So the second Sydney Food Bloggers Xmas get-together has come and gone. The first happened when I was an infant in the Sydney blogging scene and one that I never made. I’m not one to celebrate Christmas but when there’s food involved as well as people that have the same addiction as I do, I’ll be there with food, a blanket and an appetite.
It appears the populus came baring gifts of sweets over savouries, as I did, and what I created came inspired by the gelato component of a dessert I recently had at Manfredi at Bells. Steve Manfredi … thanks for the flavour combo. My obsession with dumplings and the unusual pairing of rosemary and pinenuts have conceptualised a gewy chocolatey truffle centre within a crispy wonton shell, doused in powdered sugar and matcha. It’s sweet, it’s aromatic, it’s nutty and it’s a bit crunchy. Unusual flavours that will work for some, and not for others.
In a small frying pan toast the pine nuts over medium-low heat until golden. Add the sugar and increase heat to medium. Allow the sugar to melt and turn golden. Pour the melted sugar and pinenuts onto a tray and allow to cool completely. Break the toffee into pieces and work it to a coarse powder in a food processor. Add the rosemary, mix well and set aside.
Break the chocolate into a glass or ceramic bowl.
Heat the cream in the microwave for 2½ minutes and pour it over the chocolate. Stir well and set aside to cool. Add the praline, stir well, cover with cling wrap and chill in the fridge for 4 hours or overnight. When chilled, using a teaspoon or melon baller, roll the chocolate mixture into balls the size of a cherry and lay them out onto a lined tray. Put the tray into the freezer until the balls are solid.
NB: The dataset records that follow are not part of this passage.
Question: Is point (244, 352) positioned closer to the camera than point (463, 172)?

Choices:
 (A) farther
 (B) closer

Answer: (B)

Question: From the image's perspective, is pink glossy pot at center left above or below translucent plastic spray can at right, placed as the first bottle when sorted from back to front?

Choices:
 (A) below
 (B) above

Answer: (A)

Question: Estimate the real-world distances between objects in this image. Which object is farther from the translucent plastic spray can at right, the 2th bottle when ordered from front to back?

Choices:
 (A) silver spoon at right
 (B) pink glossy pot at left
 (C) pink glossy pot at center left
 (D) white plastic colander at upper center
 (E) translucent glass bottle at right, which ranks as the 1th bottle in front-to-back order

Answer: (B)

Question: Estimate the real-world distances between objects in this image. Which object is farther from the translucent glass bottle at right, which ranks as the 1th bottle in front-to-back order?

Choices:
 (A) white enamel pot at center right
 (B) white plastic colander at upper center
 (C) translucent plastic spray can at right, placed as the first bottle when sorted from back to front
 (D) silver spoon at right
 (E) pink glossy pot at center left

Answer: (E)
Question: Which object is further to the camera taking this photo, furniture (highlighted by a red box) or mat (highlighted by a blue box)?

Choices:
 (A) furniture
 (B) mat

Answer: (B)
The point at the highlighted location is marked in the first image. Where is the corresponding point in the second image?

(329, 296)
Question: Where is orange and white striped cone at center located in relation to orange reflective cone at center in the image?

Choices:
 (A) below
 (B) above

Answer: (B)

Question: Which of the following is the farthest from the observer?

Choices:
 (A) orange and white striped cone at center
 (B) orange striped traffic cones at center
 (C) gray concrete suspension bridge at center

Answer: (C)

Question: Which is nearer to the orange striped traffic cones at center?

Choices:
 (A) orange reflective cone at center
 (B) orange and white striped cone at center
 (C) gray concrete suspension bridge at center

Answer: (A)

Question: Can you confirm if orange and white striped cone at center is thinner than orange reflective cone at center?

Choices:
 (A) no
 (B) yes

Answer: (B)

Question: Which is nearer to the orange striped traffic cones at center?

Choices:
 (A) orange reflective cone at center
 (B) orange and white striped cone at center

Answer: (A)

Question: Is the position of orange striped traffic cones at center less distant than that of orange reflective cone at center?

Lay the wonton squares onto a work surface and top each with a frozen white chocolate ball. Brush a little water around the edges and bring each corner into the centre, lightly pressing the air out before you seal tightly. Repeat until all the mixture is used.
Heat the oil and deep fry the wontons in batches of four or five until golden. Set aside on paper towels to drain. These can be served hot or at room temperature.
Dust with the icing sugar & matcha powder.